Berkelium(III) chloride also known as berkelium trichloride, is a binary inorganic compound of berkelium and chlorine with the formula BkCl_{3}. It is a water-soluble green salt with a melting point of 603 °C. This compound forms the hexahydrate, BkCl_{3}·6H_{2}O.

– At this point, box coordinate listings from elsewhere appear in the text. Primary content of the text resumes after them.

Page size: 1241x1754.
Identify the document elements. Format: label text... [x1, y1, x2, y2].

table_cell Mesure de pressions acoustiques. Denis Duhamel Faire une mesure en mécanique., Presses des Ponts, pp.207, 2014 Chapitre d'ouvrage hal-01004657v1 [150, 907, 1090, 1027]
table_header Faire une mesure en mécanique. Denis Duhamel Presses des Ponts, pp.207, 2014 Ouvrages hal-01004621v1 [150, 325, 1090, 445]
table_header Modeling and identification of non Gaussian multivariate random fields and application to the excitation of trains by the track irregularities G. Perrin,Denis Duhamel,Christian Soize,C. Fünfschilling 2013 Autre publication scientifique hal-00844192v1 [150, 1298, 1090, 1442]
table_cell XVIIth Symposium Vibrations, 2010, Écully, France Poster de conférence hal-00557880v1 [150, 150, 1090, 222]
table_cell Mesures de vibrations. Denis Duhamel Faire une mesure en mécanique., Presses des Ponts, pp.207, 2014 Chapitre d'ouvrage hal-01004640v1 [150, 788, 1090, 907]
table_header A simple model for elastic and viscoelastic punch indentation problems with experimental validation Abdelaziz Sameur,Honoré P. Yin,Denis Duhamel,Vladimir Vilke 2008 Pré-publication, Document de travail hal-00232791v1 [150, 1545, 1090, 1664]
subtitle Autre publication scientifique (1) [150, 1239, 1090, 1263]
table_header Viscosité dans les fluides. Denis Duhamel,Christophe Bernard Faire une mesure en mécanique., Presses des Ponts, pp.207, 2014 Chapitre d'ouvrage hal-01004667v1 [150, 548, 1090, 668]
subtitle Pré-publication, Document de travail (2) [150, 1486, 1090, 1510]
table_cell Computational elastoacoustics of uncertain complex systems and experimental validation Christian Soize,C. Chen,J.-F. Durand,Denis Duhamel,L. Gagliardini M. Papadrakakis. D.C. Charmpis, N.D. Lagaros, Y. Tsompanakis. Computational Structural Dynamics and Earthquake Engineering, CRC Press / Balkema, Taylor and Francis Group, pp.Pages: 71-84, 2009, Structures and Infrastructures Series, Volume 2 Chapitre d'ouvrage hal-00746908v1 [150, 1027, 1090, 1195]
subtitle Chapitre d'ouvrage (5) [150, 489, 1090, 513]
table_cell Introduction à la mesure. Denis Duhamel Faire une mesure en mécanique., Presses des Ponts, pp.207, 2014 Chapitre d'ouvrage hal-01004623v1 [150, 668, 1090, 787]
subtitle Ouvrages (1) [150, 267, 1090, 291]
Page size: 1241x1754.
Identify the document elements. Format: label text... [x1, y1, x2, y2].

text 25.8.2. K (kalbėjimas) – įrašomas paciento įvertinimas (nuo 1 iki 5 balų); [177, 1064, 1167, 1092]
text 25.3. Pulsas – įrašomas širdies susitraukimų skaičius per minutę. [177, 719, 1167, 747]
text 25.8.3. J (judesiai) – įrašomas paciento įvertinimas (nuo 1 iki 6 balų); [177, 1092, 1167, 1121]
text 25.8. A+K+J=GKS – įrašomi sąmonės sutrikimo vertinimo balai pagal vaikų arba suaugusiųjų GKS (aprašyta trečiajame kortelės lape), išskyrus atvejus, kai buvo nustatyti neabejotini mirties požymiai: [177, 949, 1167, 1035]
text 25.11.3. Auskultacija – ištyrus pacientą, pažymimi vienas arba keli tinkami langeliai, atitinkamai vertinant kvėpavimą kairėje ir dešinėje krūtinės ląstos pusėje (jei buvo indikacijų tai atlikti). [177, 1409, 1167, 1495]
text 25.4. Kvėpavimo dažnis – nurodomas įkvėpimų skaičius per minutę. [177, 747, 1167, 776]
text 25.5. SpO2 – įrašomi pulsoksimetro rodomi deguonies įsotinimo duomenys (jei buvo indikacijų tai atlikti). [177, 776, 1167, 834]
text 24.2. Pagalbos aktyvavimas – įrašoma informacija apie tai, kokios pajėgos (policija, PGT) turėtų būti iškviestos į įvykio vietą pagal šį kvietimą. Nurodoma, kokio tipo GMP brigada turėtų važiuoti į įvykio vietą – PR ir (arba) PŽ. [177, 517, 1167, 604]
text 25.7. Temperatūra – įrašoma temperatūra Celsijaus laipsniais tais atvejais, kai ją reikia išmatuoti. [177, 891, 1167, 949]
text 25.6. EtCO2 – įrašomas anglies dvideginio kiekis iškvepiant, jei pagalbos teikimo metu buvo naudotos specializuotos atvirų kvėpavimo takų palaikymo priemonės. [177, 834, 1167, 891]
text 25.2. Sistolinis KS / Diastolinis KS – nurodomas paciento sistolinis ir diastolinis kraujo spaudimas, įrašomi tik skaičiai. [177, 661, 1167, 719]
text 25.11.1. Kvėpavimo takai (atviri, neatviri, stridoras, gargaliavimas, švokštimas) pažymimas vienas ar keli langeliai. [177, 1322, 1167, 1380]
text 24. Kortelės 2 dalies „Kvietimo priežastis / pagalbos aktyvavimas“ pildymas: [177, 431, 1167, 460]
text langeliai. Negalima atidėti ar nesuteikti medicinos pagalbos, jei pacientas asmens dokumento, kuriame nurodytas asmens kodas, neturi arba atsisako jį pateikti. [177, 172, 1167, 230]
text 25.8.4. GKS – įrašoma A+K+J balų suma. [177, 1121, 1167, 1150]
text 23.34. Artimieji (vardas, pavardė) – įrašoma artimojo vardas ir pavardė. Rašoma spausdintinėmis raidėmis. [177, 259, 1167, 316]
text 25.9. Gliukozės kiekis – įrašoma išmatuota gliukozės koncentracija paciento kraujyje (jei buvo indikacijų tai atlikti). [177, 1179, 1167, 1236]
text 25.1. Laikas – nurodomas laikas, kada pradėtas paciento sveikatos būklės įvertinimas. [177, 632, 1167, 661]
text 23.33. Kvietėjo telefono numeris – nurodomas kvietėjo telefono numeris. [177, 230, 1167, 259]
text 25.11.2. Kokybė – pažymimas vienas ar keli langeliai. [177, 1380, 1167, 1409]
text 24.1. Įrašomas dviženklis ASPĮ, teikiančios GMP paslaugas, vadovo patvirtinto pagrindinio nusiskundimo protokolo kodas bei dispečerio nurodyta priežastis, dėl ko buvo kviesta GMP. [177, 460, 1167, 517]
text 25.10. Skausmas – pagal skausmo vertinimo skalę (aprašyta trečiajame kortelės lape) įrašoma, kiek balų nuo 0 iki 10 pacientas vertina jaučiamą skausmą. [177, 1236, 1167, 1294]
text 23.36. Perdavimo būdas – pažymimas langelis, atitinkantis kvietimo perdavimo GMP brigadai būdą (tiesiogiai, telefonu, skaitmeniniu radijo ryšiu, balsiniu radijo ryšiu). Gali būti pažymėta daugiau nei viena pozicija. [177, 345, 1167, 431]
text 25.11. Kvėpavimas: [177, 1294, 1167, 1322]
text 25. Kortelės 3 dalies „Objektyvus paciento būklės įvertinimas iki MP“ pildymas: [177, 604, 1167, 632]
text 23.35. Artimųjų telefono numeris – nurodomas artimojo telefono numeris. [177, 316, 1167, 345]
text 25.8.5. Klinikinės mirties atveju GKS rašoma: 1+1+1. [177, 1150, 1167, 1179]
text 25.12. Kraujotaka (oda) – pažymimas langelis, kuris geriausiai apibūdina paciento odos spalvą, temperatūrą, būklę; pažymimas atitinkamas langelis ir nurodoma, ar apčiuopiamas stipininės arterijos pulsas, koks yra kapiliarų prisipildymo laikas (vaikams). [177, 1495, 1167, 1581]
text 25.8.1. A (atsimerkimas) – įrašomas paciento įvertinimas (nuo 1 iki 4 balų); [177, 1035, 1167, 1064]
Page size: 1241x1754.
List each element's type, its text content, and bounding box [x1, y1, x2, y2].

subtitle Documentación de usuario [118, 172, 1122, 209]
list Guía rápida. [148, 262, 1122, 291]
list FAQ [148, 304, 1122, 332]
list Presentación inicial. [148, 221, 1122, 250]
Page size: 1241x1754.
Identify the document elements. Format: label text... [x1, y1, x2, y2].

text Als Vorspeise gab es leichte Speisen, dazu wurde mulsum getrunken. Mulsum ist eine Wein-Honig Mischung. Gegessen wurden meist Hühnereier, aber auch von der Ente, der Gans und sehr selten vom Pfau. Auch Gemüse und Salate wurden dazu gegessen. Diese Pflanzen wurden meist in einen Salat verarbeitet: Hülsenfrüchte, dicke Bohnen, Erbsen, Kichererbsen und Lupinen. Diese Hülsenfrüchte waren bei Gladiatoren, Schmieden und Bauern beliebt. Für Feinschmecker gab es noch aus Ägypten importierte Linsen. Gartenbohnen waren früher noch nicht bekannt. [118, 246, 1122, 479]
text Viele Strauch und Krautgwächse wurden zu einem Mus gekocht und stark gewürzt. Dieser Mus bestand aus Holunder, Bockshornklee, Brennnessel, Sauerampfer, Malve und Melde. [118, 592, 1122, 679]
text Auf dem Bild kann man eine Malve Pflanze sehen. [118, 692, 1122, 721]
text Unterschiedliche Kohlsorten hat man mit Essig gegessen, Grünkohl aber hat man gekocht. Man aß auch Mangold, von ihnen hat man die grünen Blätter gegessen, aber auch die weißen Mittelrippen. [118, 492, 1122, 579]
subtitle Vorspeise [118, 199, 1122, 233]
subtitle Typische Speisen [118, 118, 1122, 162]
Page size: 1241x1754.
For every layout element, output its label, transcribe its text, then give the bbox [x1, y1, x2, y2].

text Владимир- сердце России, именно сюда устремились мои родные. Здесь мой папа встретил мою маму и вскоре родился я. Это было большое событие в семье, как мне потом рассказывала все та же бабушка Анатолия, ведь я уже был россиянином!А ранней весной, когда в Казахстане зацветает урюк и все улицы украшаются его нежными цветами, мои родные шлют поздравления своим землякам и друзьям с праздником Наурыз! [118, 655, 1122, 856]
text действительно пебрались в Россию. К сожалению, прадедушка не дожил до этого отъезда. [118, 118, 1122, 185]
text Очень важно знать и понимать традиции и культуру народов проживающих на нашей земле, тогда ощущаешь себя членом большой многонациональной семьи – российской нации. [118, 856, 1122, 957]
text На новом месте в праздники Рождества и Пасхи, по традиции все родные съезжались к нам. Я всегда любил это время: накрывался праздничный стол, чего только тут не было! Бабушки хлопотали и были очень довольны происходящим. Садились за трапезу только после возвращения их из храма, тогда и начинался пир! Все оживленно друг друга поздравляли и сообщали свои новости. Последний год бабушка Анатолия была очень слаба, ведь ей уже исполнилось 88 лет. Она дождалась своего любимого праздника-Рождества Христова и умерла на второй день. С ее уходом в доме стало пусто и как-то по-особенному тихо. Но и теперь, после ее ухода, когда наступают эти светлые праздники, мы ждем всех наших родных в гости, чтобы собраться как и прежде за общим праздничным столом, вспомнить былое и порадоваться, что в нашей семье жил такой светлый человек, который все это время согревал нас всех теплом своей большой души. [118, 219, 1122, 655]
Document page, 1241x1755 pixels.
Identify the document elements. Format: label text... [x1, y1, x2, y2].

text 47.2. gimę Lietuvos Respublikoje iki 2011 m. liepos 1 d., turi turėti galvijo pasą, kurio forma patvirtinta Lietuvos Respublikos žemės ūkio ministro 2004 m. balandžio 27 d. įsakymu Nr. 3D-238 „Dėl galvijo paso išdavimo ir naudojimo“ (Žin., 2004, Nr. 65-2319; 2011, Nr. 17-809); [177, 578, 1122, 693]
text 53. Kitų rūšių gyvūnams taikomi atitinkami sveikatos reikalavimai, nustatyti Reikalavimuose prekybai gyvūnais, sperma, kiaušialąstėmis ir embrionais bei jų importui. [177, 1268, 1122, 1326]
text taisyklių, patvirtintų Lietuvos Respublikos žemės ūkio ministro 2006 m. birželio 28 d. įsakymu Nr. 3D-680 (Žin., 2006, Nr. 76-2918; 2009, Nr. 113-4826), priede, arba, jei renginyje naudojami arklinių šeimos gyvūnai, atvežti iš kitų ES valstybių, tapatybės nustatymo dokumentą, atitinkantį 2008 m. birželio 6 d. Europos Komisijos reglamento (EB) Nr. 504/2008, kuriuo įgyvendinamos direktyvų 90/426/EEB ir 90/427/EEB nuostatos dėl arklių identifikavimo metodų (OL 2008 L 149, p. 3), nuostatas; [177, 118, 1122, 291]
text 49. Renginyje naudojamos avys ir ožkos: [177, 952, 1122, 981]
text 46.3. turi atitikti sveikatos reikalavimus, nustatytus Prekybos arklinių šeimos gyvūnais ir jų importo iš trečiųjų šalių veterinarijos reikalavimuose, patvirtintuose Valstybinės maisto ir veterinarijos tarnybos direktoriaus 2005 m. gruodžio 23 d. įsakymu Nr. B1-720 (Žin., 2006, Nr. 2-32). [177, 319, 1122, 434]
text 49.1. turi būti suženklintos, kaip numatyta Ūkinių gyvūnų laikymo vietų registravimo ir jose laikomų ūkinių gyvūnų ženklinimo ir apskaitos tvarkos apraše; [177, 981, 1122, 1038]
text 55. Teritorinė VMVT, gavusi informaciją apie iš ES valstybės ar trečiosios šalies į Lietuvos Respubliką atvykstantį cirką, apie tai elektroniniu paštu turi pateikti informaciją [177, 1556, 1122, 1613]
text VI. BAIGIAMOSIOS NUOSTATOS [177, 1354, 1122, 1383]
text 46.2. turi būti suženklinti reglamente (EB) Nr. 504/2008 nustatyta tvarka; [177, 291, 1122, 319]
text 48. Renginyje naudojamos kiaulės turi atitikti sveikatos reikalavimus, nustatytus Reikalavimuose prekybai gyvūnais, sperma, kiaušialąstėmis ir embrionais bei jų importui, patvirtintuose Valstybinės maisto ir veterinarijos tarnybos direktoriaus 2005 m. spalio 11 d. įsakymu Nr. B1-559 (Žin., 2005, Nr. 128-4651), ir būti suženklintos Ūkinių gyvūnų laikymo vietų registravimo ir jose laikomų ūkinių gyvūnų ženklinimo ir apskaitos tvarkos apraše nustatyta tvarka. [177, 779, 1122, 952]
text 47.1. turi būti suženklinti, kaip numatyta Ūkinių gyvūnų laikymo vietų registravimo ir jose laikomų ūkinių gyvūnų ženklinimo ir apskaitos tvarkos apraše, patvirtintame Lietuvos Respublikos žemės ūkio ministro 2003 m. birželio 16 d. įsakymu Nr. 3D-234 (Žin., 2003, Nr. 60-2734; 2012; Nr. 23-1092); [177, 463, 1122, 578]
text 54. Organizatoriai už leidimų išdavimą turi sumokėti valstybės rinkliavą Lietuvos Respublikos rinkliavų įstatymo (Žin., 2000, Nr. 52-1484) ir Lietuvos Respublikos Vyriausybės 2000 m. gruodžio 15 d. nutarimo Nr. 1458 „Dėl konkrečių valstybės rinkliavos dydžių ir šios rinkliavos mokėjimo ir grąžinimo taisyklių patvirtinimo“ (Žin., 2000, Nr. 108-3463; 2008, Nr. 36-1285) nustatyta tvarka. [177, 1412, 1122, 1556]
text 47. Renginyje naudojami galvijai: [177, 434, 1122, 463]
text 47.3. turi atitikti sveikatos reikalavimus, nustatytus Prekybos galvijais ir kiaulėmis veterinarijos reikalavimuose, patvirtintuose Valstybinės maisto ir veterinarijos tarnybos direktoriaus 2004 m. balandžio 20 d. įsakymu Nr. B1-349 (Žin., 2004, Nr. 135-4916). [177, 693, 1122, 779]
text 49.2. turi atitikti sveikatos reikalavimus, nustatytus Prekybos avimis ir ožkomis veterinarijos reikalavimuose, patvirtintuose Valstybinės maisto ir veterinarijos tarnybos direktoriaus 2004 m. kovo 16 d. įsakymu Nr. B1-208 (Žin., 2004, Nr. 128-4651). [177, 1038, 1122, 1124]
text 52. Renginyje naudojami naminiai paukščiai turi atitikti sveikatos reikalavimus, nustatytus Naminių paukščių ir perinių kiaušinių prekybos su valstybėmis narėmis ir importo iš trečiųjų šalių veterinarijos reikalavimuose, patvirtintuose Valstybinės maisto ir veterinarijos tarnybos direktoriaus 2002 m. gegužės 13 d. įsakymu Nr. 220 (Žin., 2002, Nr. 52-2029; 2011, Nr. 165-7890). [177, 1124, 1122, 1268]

==Preparation and reactions==
This compound was first prepared in 1970 by reacting hydrogen chloride gas and berkelium(IV) oxide or berkelium(III) oxide at 520 °C:
Bk_{2}O_{3} + 6HCl → 2BkCl_{3} + 3H_{2}O

Berkelium(III) chloride reacts with beryllocene to produce berkelocene(Bk(C_{5}H_{5})_{3}). It also reacts with oxalic acid to produce berkelium oxalate. This reaction is used to purify this compound, by reacting the oxalate with hydrochloric acid.

==Structure==
Anhydrous berkelium(III) chloride has a hexagonal crystal structure, is isostructural to uranium trichloride, and has the person symbol hP6. When heated it its melting point, it converts to an orthorhombic phase. However, the hexahydrate has a monoclinic crystal structure and is isostructural to americium trichloride hexahydrate with the lattice constants a = 966 pm, b = 654 pm and c = 797 pm. This hexahydrate consists of BkCl_{2}(OH_{2})_{6}^{+} ions and Cl^{−} ions.

==Complexes==
Caesium sodium berkelium chloride is known with the formula Cs_{2}NaBkCl_{6} and is produced by the reaction of berkelium(III) hydroxide, hydrochloric acid, and caesium chloride.